Top prosecutor 'won't be extorted' over Republican threat

Washington (AFP) –


US Deputy Attorney General Rod Rosenstein said Tuesday the Justice Department would not bow to threats after Republicans in Congress prepared documents to remove him.

"The Department of Justice is not going to be extorted," said Rosenstein, who has direct authority over the investigation of possible links between Donald Trump's presidential campaign and Russia during the 2016 election.

"Any kind of threats that anybody makes are not going to affect the way we do our job," said Rosenstein, speaking at a Freedom Forum event in Washington.

"We're going to do what's required by the rule of law."

Rosenstein made the statement after conservative Republicans in the House of Representatives drafted an impeachment measure against him, which if passed could eliminate the main protector of Russia probe Special Counsel Robert Mueller.

Mueller's investigation is closing in on Trump's inner circle and the president himself over alleged collusion with Russia, as well as obstruction of justice.

The Washington Post said the unsigned draft articles of impeachment were drawn up by the Freedom Caucus, a Republican group that strongly backs Trump.

The group, and other Republicans in Congress, have been pressuring the Justice Department and Rosenstein to hand over classified information related to Justice Department investigations on Russia and on Trump's one-time Democratic rival Hillary Clinton.

There was no sign that they were ready to act on the threat to impeach Rosenstein, and Freedom Caucus leader Mark Meadows called it a "last resort," Politico reported.

Trump himself has mulled to aides firing both Rosenstein and Mueller in frustration over the year-old investigation, which has already yielded 19 indictments, including three former top Trump campaign officials.

News of the draft came after The New York Times reported late Tuesday that questions Mueller's team had recently provided the White House for Trump indicated they were examining allegations that the president tried to obstruct the Russia probe.

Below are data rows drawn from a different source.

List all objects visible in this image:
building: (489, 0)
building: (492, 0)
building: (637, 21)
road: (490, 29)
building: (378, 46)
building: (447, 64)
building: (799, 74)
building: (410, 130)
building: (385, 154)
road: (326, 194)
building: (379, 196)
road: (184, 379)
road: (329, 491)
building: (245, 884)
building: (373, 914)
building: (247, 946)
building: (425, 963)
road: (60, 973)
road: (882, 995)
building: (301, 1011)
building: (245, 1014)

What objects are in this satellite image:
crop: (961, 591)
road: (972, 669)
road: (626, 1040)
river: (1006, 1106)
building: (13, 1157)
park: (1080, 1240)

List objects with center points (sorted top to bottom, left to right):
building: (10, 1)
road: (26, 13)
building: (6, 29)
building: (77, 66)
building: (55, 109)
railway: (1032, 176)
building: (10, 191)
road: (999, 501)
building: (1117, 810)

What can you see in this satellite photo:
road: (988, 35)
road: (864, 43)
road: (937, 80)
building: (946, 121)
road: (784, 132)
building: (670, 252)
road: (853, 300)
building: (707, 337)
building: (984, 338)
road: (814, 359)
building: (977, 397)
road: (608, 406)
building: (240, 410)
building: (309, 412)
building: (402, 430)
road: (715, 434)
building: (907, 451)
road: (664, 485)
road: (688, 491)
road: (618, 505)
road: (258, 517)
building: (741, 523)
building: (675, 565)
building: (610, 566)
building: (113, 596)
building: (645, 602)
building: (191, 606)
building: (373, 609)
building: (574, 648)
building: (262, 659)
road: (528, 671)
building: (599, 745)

The list of questions seeks to find out Trump's frame of mind when he fired former FBI director James Comey.

They also ask what Trump knew about the many contacts between members of his campaign and Russians.

Trump's lawyers have not indicated whether he would accept to be interviewed by Mueller.

"It would seem very hard to obstruct justice for a crime that never happened! Witch Hunt!" Trump shot back in a round of early-morning tweets.